After a long career at IBM, my husband decided to change direction and become a Sound Engineer. Yesterday, he had an “a-ha!” moment while listening to an education video in which it was stated that clients don’t hire an engineer because of their technical knowledge, they hire them because of their taste.
It was something that he always understood, but that particular collection and order of words resonated deeply.
As I thought about what this meant to him, I realized that this is a common truth across art forms. As a photographer, my clients don’t care if I know what all the buttons do on my camera. They care about the feeling they get from my finished product. Of course, the more I know how to use my equipment, the more tools I have at my disposal to realize my vision.
As a dancer, we run into this argument all the time. It usually goes something like “Technique vs. Artistry: DEATH MATCH SHOWDOWN!!!” (said in my best WWF voice), and it creates a false comparison that you can have one or the other, but not both. That you have to choose one area to put your energy in, and to be good at one means to be deficient in another. One of the common criticisms I hear about the Salimpour format is that the focus is on drills and layering, and as a result, there is no development of personal style or emotive intent.
As a Level 5 dancer, I can tell you there is nothing further from the truth.
In Levels 1/2, it is true that we spend the majority of our focus on “understanding the buttons on the camera”. Because the highest percentage of the student body resides in these levels, I can understand why people think this is the meat of the format. This foundational work is what I call “the cost of entry” into the stuff that matters. Level 3 and 4 is where we work on developing artistry, but we do so with a solid technical foundation so that you can have freedom of expression without the worry of technical competency.

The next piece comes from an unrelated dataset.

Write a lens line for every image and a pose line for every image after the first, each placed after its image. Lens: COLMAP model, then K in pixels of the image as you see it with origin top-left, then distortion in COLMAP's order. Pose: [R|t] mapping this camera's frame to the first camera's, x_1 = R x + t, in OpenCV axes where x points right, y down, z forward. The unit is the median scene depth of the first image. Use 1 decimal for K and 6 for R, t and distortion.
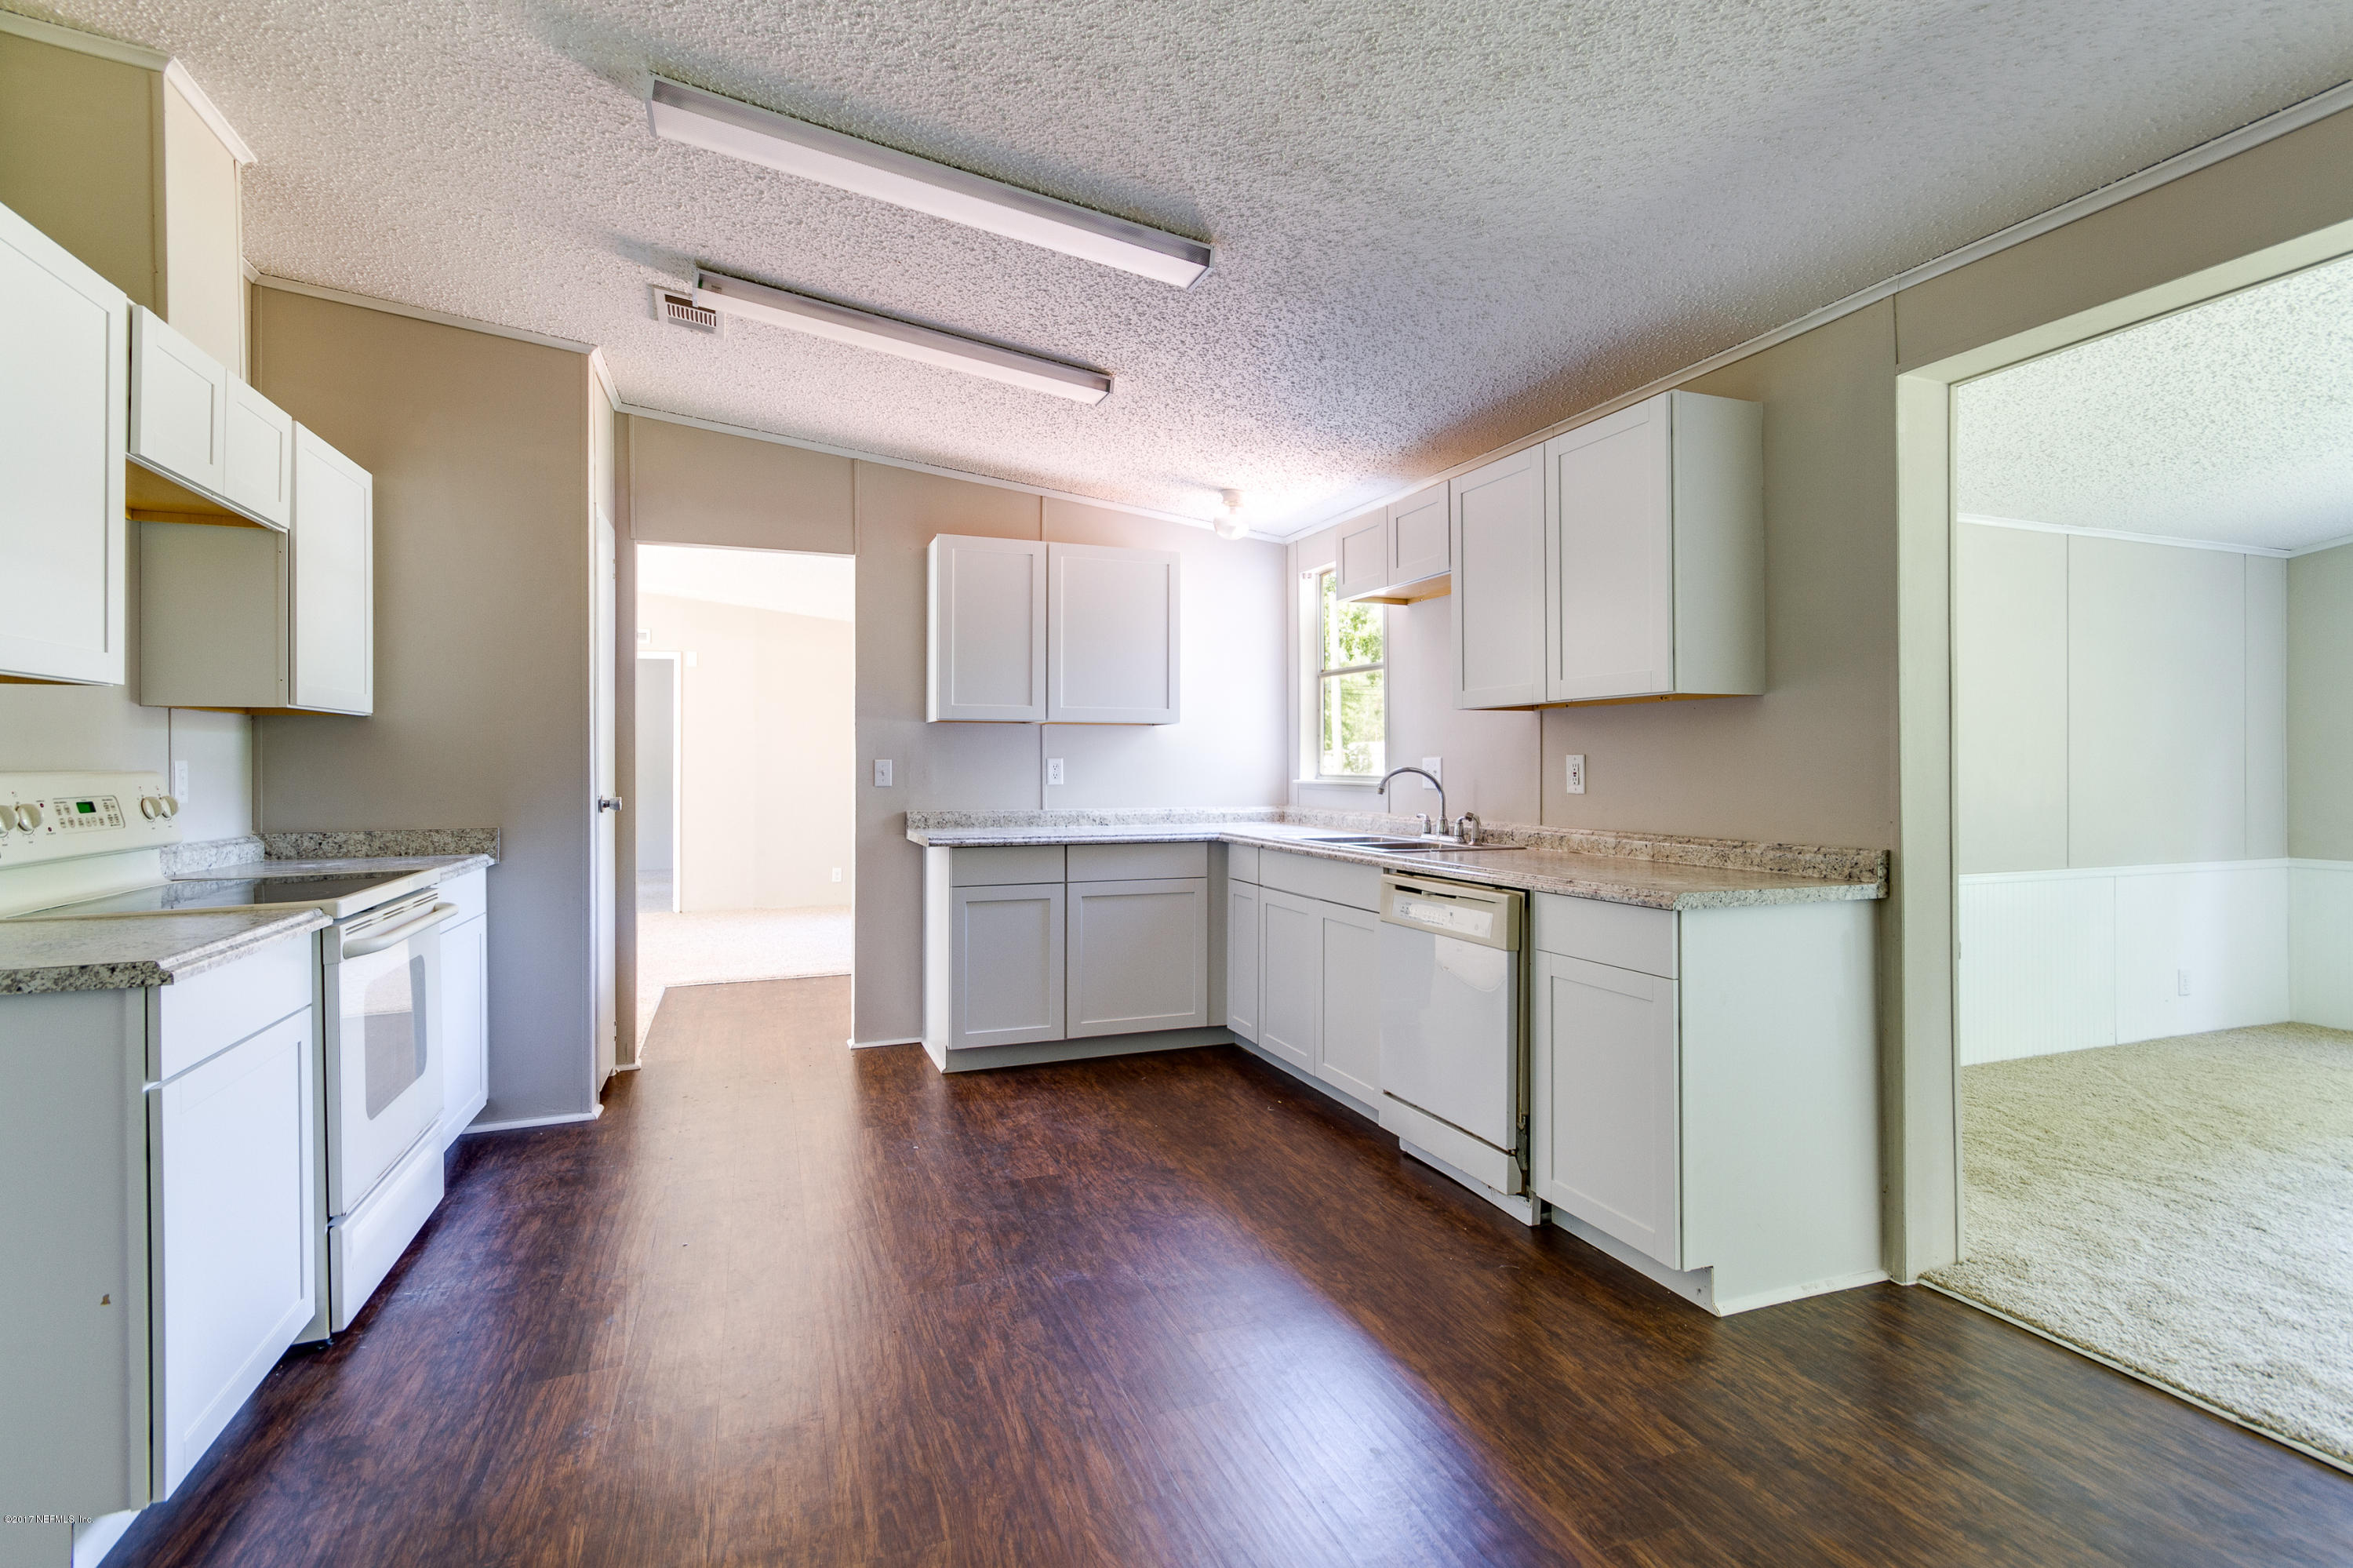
lens RADIAL K [[1119.1, 0, 1184.0], [0, 1119.1, 766.8], [0, 0, 1]] dist [-0.001125, -0.000425]
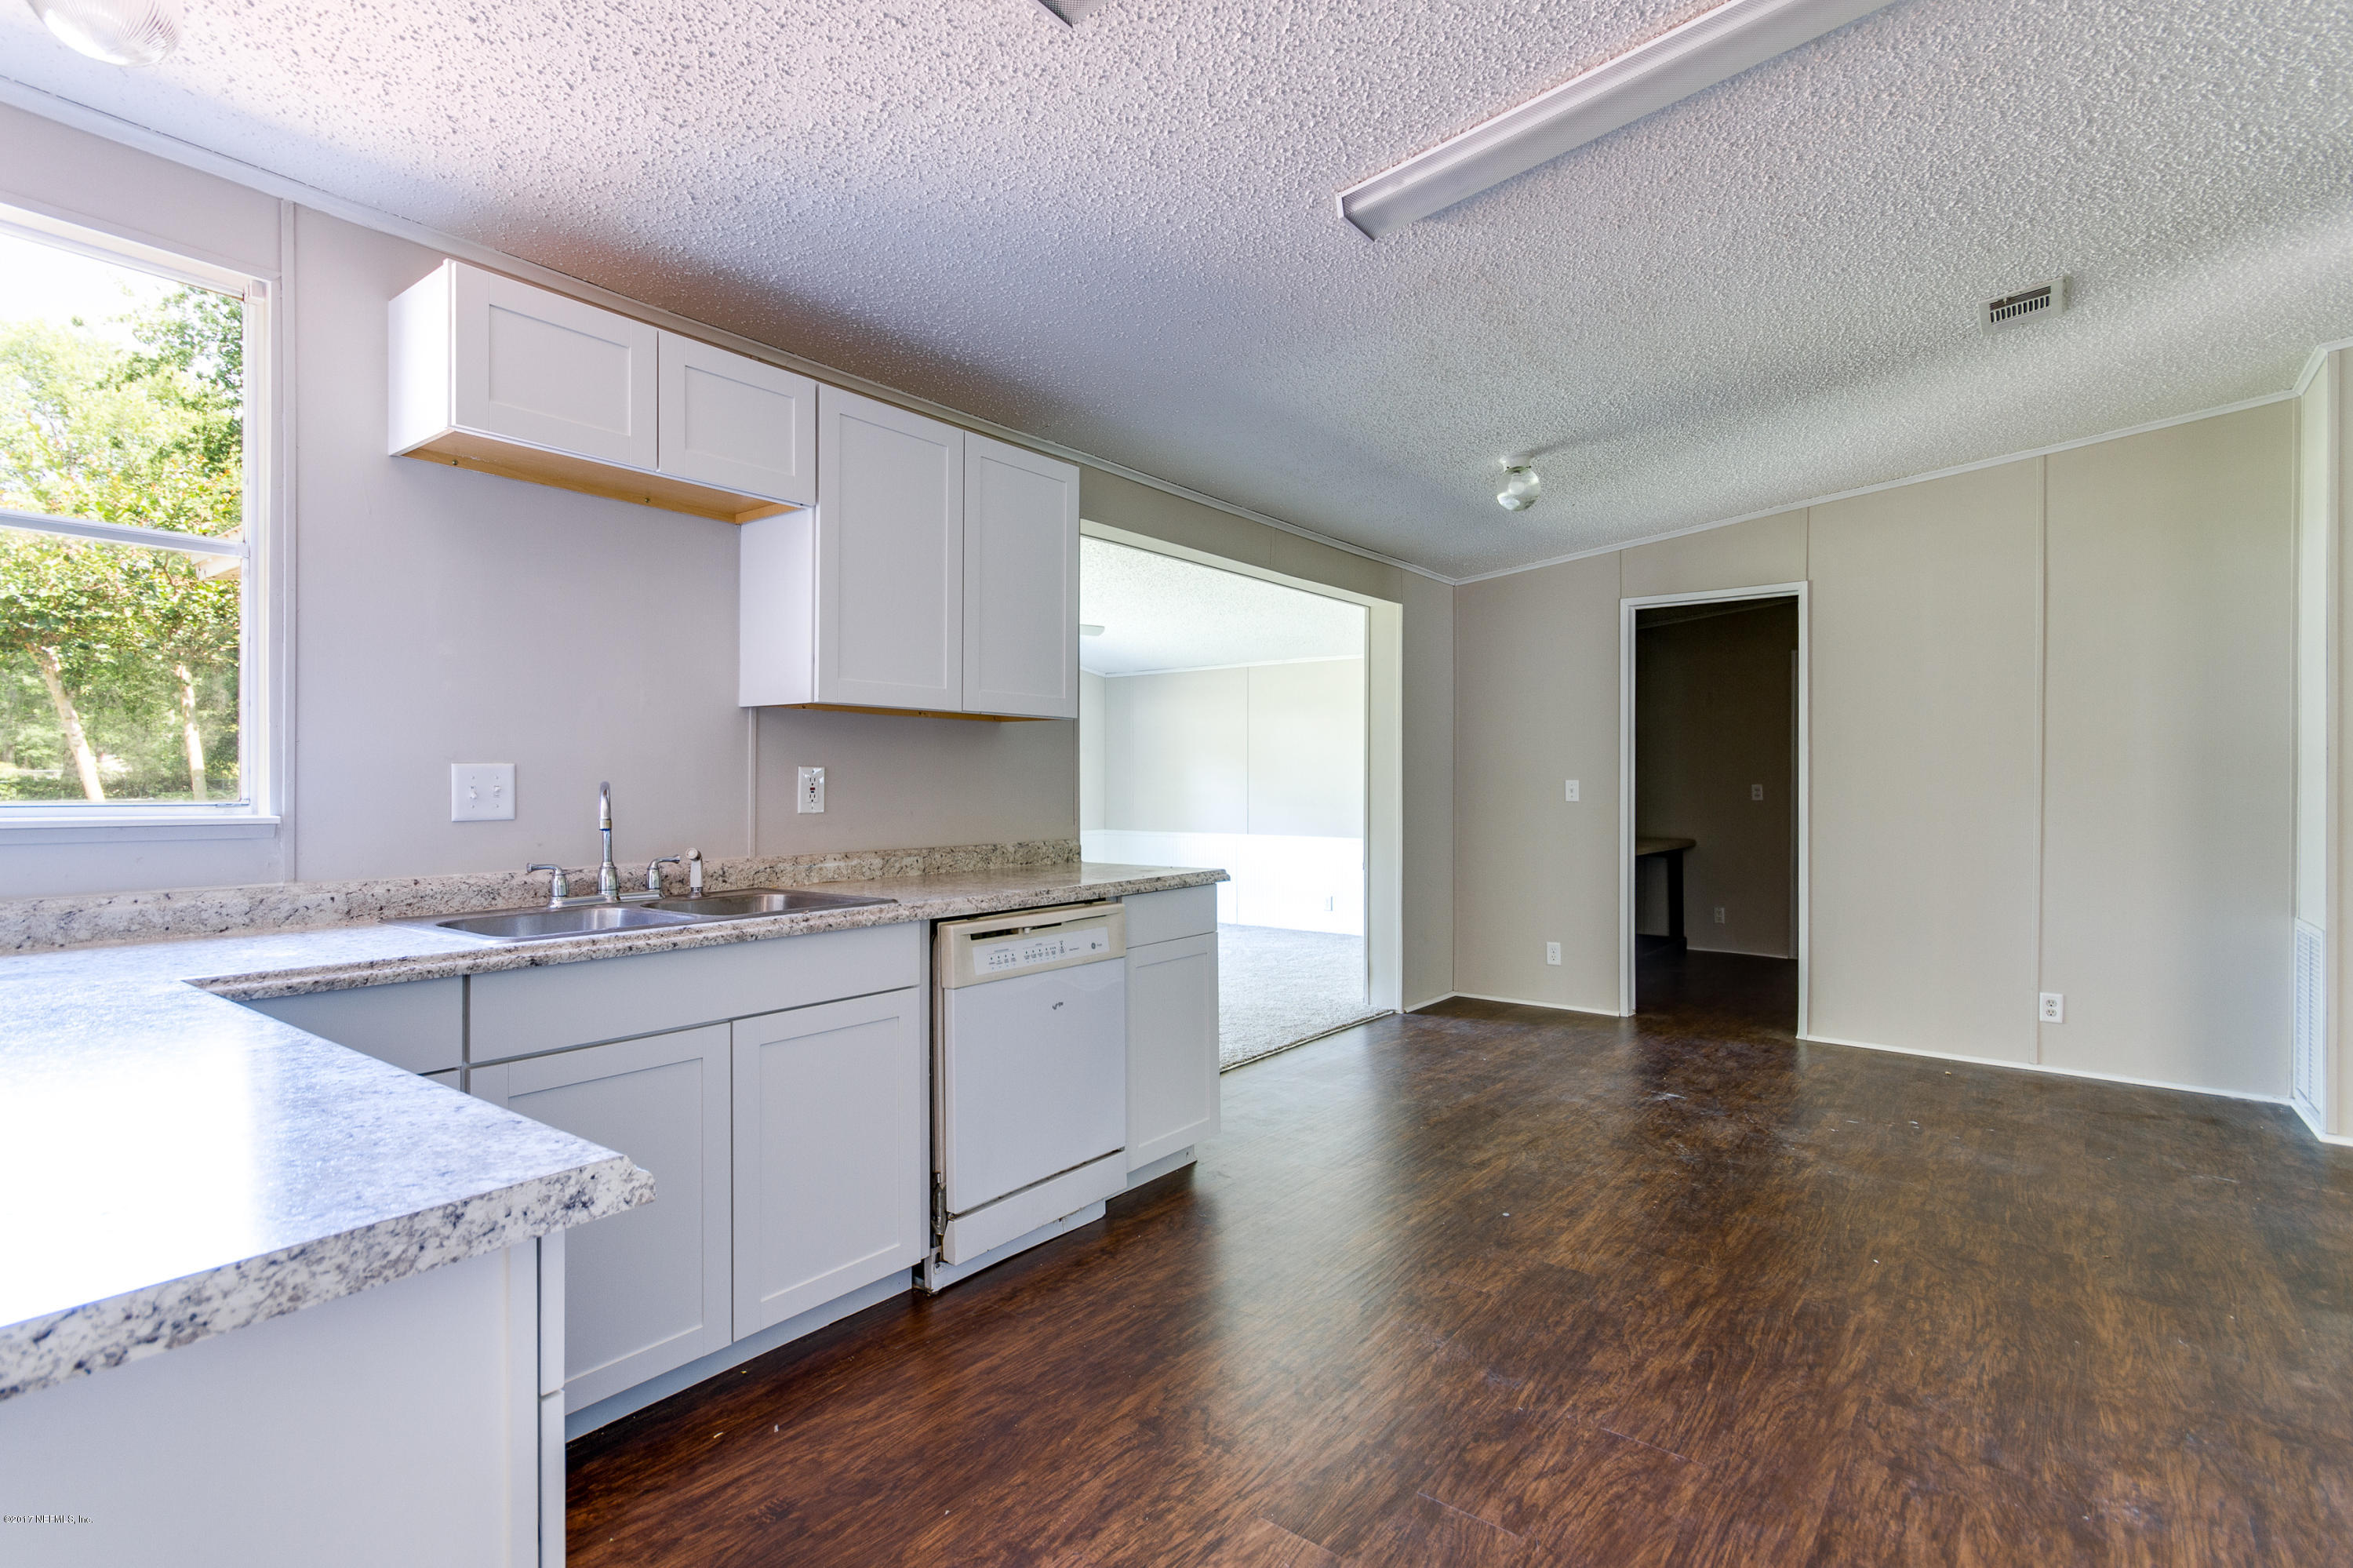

So then, if we are all doing the same basic technique, where is the ME in M.E. dance. (See what I did there? ;-) )
I think that the answer lies …. in our taste. It is in how we hear music. I was recently out for a Suhaila Level 3 weeklong, and for homework, all the attendees had to choreograph to the same pieces of music. I remember one night thinking to myself, “geesh, I shouldn’t do an exterior hip circle during what is CLEARLY the “Exterior Hip Circle Part” because eeeeveryone is going to do an exterior hip circle, and I should dig a little deeper.” Well, I was tired and I just needed to get my homework done, so I kept the exterior hip circle, and you know what? There was only one other person out of over 20 people that did the same move at the same time. It wasn’t that we were “right”, it was that everyone heard different things in the music which caused them to MOVE differently. It was awesome because I heard the same piece of music 20 different ways based off who was dancing.
This is what makes you, you in art. It’s not about trying to dance LIKE someone else, or stealing someone else’s moves…. because then you are just a copy. People want to see YOU dance to see how YOU hear music, and the subsequent emotional response it brings out in YOU.
But at the end of the day, you don’t even know what avenues are open to you unless you train. Unless you have such deep body awareness that you don’t need a mental investment to execute the “step”, and can free yourself to live in the artistry of the moment. This means not only training your glutes, but knowing the music, knowing the rhythms and maqams, knowing the great dancers and watching how they interpreted the music and studying what made them great. “Hard work beats talent when talent fails to work hard”.
Success will not be measured in your technically proficiency alone. Success as a performer will be granted when you make the the audience feel you on a personal level, and show them the uniqueness of how you hear and feel music. That’s where your value as an artist lies.